▶ [TASK BRIEF] Scale the records between the line holding "right shoulder: (76, 389, -9)" and the line holding "left knee: (730, 221, 10)", inclusive, and give back only those lines, including every "Person at" line. Multiply each keypoint's x, y and depth values by 0.45, round to whole numbers with halves rounded up, and leave the box coordinates unchanged.

▶ [DATA FOR THIS EXERCISE]
= Beginning of Section =
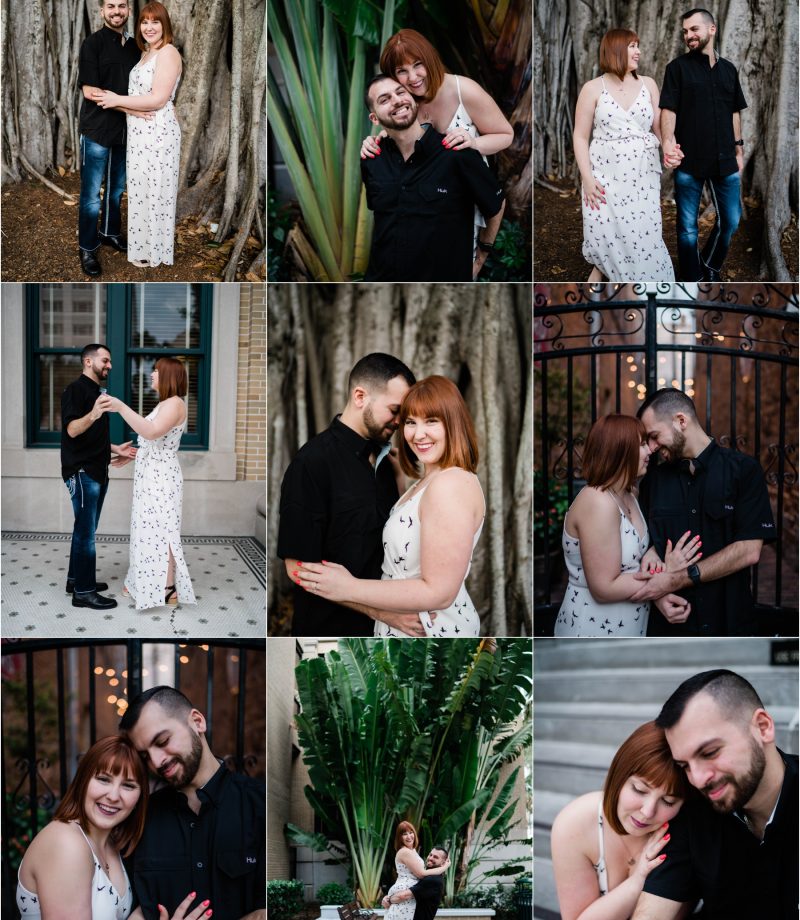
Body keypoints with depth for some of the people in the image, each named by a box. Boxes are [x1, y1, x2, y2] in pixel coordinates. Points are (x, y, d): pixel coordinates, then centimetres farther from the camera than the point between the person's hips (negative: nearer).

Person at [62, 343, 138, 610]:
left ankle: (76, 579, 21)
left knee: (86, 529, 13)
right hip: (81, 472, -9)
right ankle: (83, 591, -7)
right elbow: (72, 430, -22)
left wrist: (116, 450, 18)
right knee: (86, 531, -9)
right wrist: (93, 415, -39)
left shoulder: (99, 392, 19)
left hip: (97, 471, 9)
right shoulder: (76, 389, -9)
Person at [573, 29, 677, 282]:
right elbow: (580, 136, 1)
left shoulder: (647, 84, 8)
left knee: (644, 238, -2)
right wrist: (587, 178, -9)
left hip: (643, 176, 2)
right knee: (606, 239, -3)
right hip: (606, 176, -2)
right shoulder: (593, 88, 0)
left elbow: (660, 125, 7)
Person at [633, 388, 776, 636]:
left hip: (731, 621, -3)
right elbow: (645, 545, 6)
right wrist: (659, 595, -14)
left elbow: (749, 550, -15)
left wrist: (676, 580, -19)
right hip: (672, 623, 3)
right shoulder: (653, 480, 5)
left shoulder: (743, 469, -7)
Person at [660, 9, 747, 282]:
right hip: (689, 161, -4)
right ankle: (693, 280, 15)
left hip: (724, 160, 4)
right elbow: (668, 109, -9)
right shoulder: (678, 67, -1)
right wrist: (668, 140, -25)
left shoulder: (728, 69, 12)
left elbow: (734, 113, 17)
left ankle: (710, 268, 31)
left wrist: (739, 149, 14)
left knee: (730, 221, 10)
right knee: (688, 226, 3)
= End of Section =
= Beginning of Section =
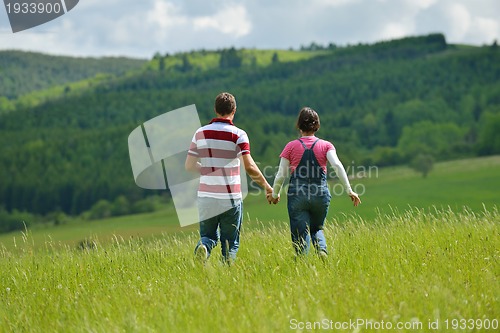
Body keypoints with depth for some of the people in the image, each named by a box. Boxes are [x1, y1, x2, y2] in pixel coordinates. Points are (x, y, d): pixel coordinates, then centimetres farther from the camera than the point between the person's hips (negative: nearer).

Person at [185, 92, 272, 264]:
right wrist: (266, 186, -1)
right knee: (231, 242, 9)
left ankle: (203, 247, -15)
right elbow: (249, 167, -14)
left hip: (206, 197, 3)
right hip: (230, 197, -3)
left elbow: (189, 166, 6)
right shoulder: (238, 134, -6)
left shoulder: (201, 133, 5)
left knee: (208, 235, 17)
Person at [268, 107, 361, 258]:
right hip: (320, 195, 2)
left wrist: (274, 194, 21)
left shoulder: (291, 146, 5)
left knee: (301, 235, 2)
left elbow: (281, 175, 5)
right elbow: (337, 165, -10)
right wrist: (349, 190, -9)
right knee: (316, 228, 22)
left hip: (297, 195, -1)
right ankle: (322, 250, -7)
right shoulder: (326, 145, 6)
= End of Section =
▶ [TASK ANSWER]
right shoulder: (34, 175, -4)
Person at [573, 29, 677, 282]:
right elbow: (261, 61, 0)
left shoulder: (291, 38, 4)
left knee: (290, 107, -1)
right wrist: (264, 80, -4)
left hip: (289, 79, 1)
right knee: (273, 108, -1)
right hip: (273, 79, -1)
right shoulder: (267, 40, 0)
left elbow: (297, 56, 3)
Person at [633, 388, 776, 636]:
left hip: (329, 279, -1)
right elbow: (290, 245, 3)
right wrist: (297, 268, -6)
left elbow: (337, 248, -7)
left wrist: (304, 261, -9)
right hip: (302, 280, 1)
right shoulder: (294, 216, 2)
left shoulder: (334, 211, -3)
Person at [660, 9, 747, 282]:
right hip: (310, 72, -2)
right ankle: (312, 126, 7)
left hip: (326, 72, 2)
right elbow: (301, 49, -4)
right shoulder: (305, 30, 0)
right wrist: (301, 63, -11)
left shoulder: (328, 31, 5)
left elbow: (330, 51, 8)
left ankle: (320, 121, 14)
left wrist: (333, 67, 6)
left knee: (329, 99, 5)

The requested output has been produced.